Saturday, May 03, 2008
(posted by One More Dying Quail)
Everyone who reads Awful Announcing on a semi-regular basis knows about the brouhaha that took place between Buzz Bissinger and Will Leitch last Tuesday night on the set of Bob Costas' HBO show. Bissinger waited approximately seventy seconds into the segment on The Internet before firing a shot across the blogosphere's bow, Will responded by running for his life for the next fifteen minutes, and Braylon Edwards did his best to suppress the nervous "Why is this man yelling and will he notice if I move my chair?" look on his face. Over the next few days, the blogs had their say, Costas tried to clarify his own position on the issue, and Bissinger (thankfully) calmed down enough to do the same. All is not well, but we're getting there.
Near the start of his tirade, Bissinger asked Will two questions: "Do you know who W.C. Heinz is? Have you ever read him?"
Will was familiar with Heinz and had indeed read The Professional (which Ernest Hemingway once called, "the only good novel about a fighter"; it was interesting to note that Bissinger was very dismissive of Will's acknowledgement - "You've read The Professional? Have you read his sports columns? In the newspapers?" - ostensibly because it did not fit neatly with the point he was trying to make. The original question should not have been, "Have you ever read W.C. Heinz?" It should have been, "Have you ever read W.C. Heinz's newspaper columns?"). I, however, had never read Heinz's work, even after his death earlier this year. It's a personal fault, really: I don't read nearly enough, classics or modern stuff. My goal, ultimately, is to remedy this by reading books to my son, hopefully filling his head with tons of useless information by the time he can read for himself. We'll see how that goes. The kid will probably hate books, sports, or both.
So I don't remember exactly how or why I went looking for it - I think I read about it in one of the many blog posts that went up in the aftermath of Bissinger v. Leitch; my instinct says Joe Posnanski mentioned it, and I'll read anything Posnanski recommends - but somehow Heinz's "Death of a Racehorse" found its way onto my computer screen. And it was just as great as Bissinger's endorsement suggested.

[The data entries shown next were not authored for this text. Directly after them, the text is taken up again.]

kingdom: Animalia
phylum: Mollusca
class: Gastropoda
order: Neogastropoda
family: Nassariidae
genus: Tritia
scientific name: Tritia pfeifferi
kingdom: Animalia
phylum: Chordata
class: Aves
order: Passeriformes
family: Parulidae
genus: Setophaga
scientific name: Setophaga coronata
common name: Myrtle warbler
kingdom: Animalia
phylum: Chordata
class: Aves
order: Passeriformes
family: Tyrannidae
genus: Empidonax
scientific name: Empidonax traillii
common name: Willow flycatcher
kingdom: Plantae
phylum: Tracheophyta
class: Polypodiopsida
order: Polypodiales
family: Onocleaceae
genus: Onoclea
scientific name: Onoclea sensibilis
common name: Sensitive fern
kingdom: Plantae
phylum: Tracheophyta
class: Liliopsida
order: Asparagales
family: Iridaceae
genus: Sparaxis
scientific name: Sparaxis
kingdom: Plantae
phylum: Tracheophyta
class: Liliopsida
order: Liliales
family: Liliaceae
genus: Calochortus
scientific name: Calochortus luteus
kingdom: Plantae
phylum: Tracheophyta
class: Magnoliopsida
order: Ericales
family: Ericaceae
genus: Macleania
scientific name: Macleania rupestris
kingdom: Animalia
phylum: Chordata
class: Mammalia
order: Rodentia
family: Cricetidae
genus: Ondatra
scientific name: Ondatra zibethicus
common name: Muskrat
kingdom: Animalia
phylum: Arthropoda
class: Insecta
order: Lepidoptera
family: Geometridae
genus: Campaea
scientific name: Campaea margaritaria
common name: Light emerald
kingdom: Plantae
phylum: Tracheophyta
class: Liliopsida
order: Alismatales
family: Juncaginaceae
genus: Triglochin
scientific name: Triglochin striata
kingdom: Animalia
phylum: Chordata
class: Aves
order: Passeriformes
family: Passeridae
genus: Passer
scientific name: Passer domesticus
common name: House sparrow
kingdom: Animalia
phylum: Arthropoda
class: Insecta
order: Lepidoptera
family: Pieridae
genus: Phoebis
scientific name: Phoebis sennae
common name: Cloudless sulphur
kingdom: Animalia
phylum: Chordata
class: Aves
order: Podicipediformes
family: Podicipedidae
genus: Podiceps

I almost shared Death of a Racehorse with AA readers this morning, before the Derby, but never got around to it. After arriving home from dinner and seeing how the race ended, I spent some time trying to decide if that was a blessing or a curse, and if I should mention the story now, in the aftermath of Eight Belles death. A horse was dead, so I thought it might be viewed by some as a distasteful item to run. And you know, it might be. But the thing that I ultimately realized was this: Heinz's story was about Eight Belles, daughter of Unbridled's Song, granddaughter of Unbridled, just as surely as it was about Air Lift, son of Bold Venture, full brother of Assault. It tells the same story that viewers saw on NBC today. AA said in the previous post that he has the video of Eight Belles falling after the race but doesn't want to post it. I don't blame him. That's not something you really want to see more than once, especially after you know the outcome, unless you're trying to gain some insight into the reason for the fall. But to read about it, from the typewriter of someone as talented as W.C. Heinz - maybe that can help us appreciate the entire situation, from unbridled optimism at the start to unthinkable tragedy at the end, without having to actually go back and watch it again with our own eyes.